**ABOUT THIS TASK**
Some entries follow. Reproduce exactly the lines starting at the one with "Meski secar konseptual" and stopping after the one with "registral que reconoce".

Page-level text extractions:
BEGIN

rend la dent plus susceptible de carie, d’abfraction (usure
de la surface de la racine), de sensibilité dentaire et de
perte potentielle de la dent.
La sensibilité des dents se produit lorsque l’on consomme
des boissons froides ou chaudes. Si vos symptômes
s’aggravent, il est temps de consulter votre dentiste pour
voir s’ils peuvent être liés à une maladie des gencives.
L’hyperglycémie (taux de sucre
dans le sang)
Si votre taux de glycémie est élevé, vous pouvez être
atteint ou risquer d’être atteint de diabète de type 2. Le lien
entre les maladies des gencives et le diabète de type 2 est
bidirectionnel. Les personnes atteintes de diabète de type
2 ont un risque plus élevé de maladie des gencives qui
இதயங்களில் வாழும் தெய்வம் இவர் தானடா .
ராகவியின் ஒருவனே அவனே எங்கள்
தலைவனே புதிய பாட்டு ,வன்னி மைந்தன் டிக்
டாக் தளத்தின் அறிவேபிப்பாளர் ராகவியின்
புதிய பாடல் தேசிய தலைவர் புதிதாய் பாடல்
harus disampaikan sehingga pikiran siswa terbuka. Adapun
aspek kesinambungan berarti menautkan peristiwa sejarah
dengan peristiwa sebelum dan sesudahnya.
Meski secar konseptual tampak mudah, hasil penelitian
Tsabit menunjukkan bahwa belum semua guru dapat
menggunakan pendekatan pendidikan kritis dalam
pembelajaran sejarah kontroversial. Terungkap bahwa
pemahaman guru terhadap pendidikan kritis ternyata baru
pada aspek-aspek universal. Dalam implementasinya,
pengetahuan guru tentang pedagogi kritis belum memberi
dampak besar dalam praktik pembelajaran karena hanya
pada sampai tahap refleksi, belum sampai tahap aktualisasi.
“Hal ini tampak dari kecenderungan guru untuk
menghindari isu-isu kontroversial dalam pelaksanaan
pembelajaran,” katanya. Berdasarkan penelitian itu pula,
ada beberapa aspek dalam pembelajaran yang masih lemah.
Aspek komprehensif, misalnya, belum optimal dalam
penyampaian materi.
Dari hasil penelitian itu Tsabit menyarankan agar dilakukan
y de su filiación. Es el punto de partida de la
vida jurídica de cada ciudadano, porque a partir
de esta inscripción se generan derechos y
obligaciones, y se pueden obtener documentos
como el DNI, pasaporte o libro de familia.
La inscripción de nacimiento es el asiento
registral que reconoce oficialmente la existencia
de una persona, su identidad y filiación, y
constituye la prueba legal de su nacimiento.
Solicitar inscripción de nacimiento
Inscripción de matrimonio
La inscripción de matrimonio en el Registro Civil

END

**RESPONSE FOR THIS EXERCISE**
Meski secar konseptual tampak mudah, hasil penelitian
Tsabit menunjukkan bahwa belum semua guru dapat
menggunakan pendekatan pendidikan kritis dalam
pembelajaran sejarah kontroversial. Terungkap bahwa
pemahaman guru terhadap pendidikan kritis ternyata baru
pada aspek-aspek universal. Dalam implementasinya,
pengetahuan guru tentang pedagogi kritis belum memberi
dampak besar dalam praktik pembelajaran karena hanya
pada sampai tahap refleksi, belum sampai tahap aktualisasi.
“Hal ini tampak dari kecenderungan guru untuk
menghindari isu-isu kontroversial dalam pelaksanaan
pembelajaran,” katanya. Berdasarkan penelitian itu pula,
ada beberapa aspek dalam pembelajaran yang masih lemah.
Aspek komprehensif, misalnya, belum optimal dalam
penyampaian materi.
Dari hasil penelitian itu Tsabit menyarankan agar dilakukan
y de su filiación. Es el punto de partida de la
vida jurídica de cada ciudadano, porque a partir
de esta inscripción se generan derechos y
obligaciones, y se pueden obtener documentos
como el DNI, pasaporte o libro de familia.
La inscripción de nacimiento es el asiento
registral que reconoce oficialmente la existencia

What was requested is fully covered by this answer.